Modifying the Output Characteristics of an Organic Light‐Emitting Device by Refractive‐Index Modulation

In order to modify the output characteristics of organic light‐emitting devices (OLEDs), the optical properties of an active layer within the device are patterned without introducing any thickness modulation. For this purpose a new conjugated copolymer, which serves as a hole‐transporting material and at the same time can be index patterned using UV techniques, is synthesized. Poly(VC‐ co ‐VBT) (VC: N ‐vinylcarbazole; VBT: 4‐vinylbenzyl thiocyanate) is prepared by free‐radical copolymerization of VC and VBT. The material contains photoreactive thiocyanate groups that enable altering of the material's refractive index under UV illumination.

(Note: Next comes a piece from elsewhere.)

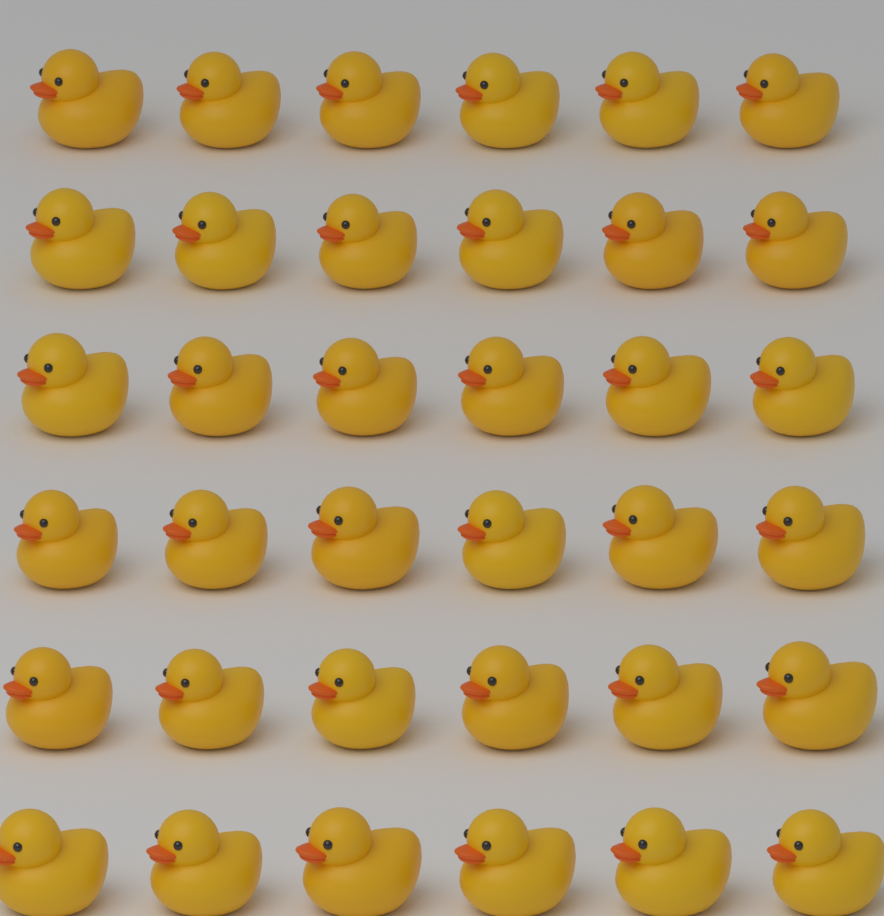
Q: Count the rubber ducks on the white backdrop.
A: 36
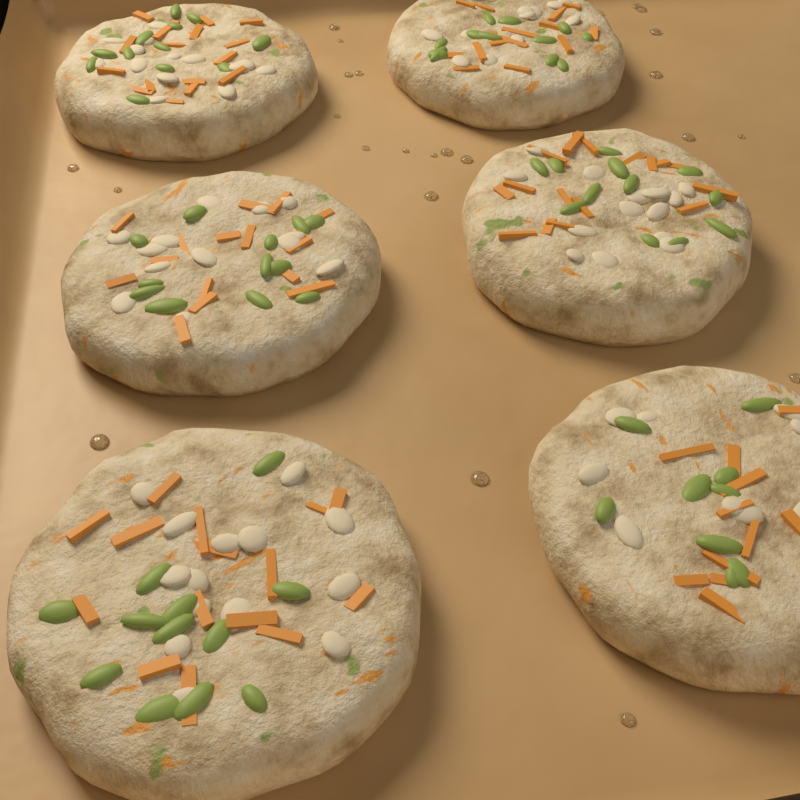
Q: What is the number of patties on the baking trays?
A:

This copolymer is employed as a patternable hole‐transporting layer in multilayer OLEDs. Refractive‐index gratings in poly(VC‐ co ‐VBT) are inscribed using a holographic setup based upon a Lloyd mirror configuration. The fourth harmonic of a Nd:YAG (YAG: yttrium aluminum garnet) laser (266 nm) serves as the UV source. In this way 1D photonic structures are integrated in an OLED containing AlQ 3 (tris(8‐hydroxyquinoline) aluminum) as the emitting species. It is assured that only a periodical change of the refractive index (Δ n  = 0.006 at λ = 540 nm) is generated in the active material but no surface‐relief gratings are generated. The patterned devices show more forward‐directed out‐coupling behavior than unstructured devices (increase in luminosity by a factor of five for a perpendicular viewing direction). This effect is most likely due to Bragg scattering. For these multilayer structures, optimum outcoupling was observed for grating periods Λ ∼ 390 nm.